[Supplied data]
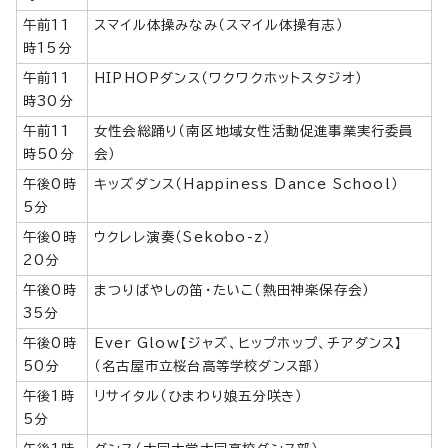
午前11
スマイル体操みなみ（スマイル体操有志）
時15分
午前11
HIPHOPダンス（ワクワクホットスタジオ）
時30分
午前11
女性会総踊り（南区地域女性活動促進事業実行委員
時50分
会）
午後0時
キッズダンス（Happiness Dance School）
5分
午後0時
ウクレレ演奏（Sekobo-z）
20分
午後0時
まつりばやしの笛・たいこ（熱田神楽保存会）
35分
午後0時
Ever Glow【ジャズ、ヒップホップ、チアダンス】
50分
（名古屋市立桜台高等学校ダンス部）
午後1時
リサイタル（ひまわり娘五分咲き）
5分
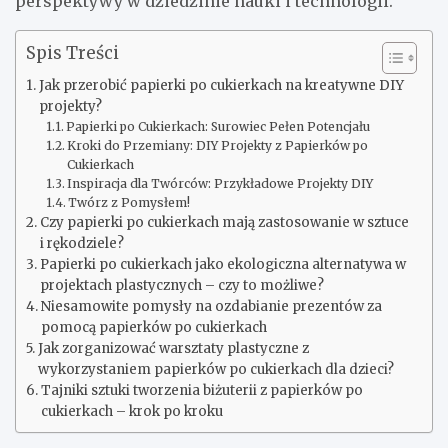
perspektywy w dziedzinie nauki i technologii.
Spis Treści
Jak przerobić papierki po cukierkach na kreatywne DIY
projekty?
Papierki po Cukierkach: Surowiec Pełen Potencjału
Kroki do Przemiany: DIY Projekty z Papierków po
Cukierkach
Inspiracja dla Twórców: Przykładowe Projekty DIY
Twórz z Pomysłem!
Czy papierki po cukierkach mają zastosowanie w sztuce
i rękodziele?
Papierki po cukierkach jako ekologiczna alternatywa w
projektach plastycznych – czy to możliwe?
Niesamowite pomysły na ozdabianie prezentów za
pomocą papierków po cukierkach
Jak zorganizować warsztaty plastyczne z
wykorzystaniem papierków po cukierkach dla dzieci?
Tajniki sztuki tworzenia biżuterii z papierków po
cukierkach – krok po kroku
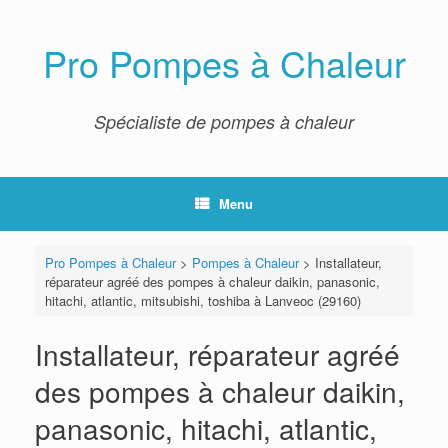
Skip
to
content
Pro Pompes à Chaleur
Spécialiste de pompes à chaleur
Menu
Pro Pompes à Chaleur
>
Pompes à Chaleur
>
Installateur,
réparateur agréé des pompes à chaleur daikin, panasonic,
hitachi, atlantic, mitsubishi, toshiba à Lanveoc (29160)
Installateur, réparateur agréé
des pompes à chaleur daikin,
panasonic, hitachi, atlantic,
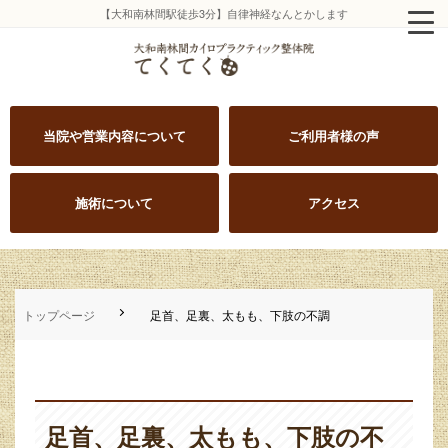
【大和南林間駅徒歩3分】自律神経なんとかします
当院や営業内容について
ご利用者様の声
施術について
アクセス
トップページ
足首、足裏、太もも、下肢の不調
足首、足裏、太もも、下肢の不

[Exercise requirements] Give every line of text from the records above as a numbered list, leaving out blank lines and the pictures.

[Answer for this exercise]
1. 午前11
2. スマイル体操みなみ（スマイル体操有志）
3. 時15分
4. 午前11
5. HIPHOPダンス（ワクワクホットスタジオ）
6. 時30分
7. 午前11
8. 女性会総踊り（南区地域女性活動促進事業実行委員
9. 時50分
10. 会）
11. 午後0時
12. キッズダンス（Happiness Dance School）
13. 5分
14. 午後0時
15. ウクレレ演奏（Sekobo-z）
16. 20分
17. 午後0時
18. まつりばやしの笛・たいこ（熱田神楽保存会）
19. 35分
20. 午後0時
21. Ever Glow【ジャズ、ヒップホップ、チアダンス】
22. 50分
23. （名古屋市立桜台高等学校ダンス部）
24. 午後1時
25. リサイタル（ひまわり娘五分咲き）
26. 5分
27. perspektywy w dziedzinie nauki i technologii.
28. Spis Treści
29. Jak przerobić papierki po cukierkach na kreatywne DIY
30. projekty?
31. Papierki po Cukierkach: Surowiec Pełen Potencjału
32. Kroki do Przemiany: DIY Projekty z Papierków po
33. Cukierkach
34. Inspiracja dla Twórców: Przykładowe Projekty DIY
35. Twórz z Pomysłem!
36. Czy papierki po cukierkach mają zastosowanie w sztuce
37. i rękodziele?
38. Papierki po cukierkach jako ekologiczna alternatywa w
39. projektach plastycznych – czy to możliwe?
40. Niesamowite pomysły na ozdabianie prezentów za
41. pomocą papierków po cukierkach
42. Jak zorganizować warsztaty plastyczne z
43. wykorzystaniem papierków po cukierkach dla dzieci?
44. Tajniki sztuki tworzenia biżuterii z papierków po
45. cukierkach – krok po kroku
46. Skip
47. to
48. content
49. Pro Pompes à Chaleur
50. Spécialiste de pompes à chaleur
51. Menu
52. Pro Pompes à Chaleur
53. >
54. Pompes à Chaleur
55. >
56. Installateur,
57. réparateur agréé des pompes à chaleur daikin, panasonic,
58. hitachi, atlantic, mitsubishi, toshiba à Lanveoc (29160)
59. Installateur, réparateur agréé
60. des pompes à chaleur daikin,
61. panasonic, hitachi, atlantic,
62. 【大和南林間駅徒歩3分】自律神経なんとかします
63. 当院や営業内容について
64. ご利用者様の声
65. 施術について
66. アクセス
67. トップページ
68. 足首、足裏、太もも、下肢の不調
69. 足首、足裏、太もも、下肢の不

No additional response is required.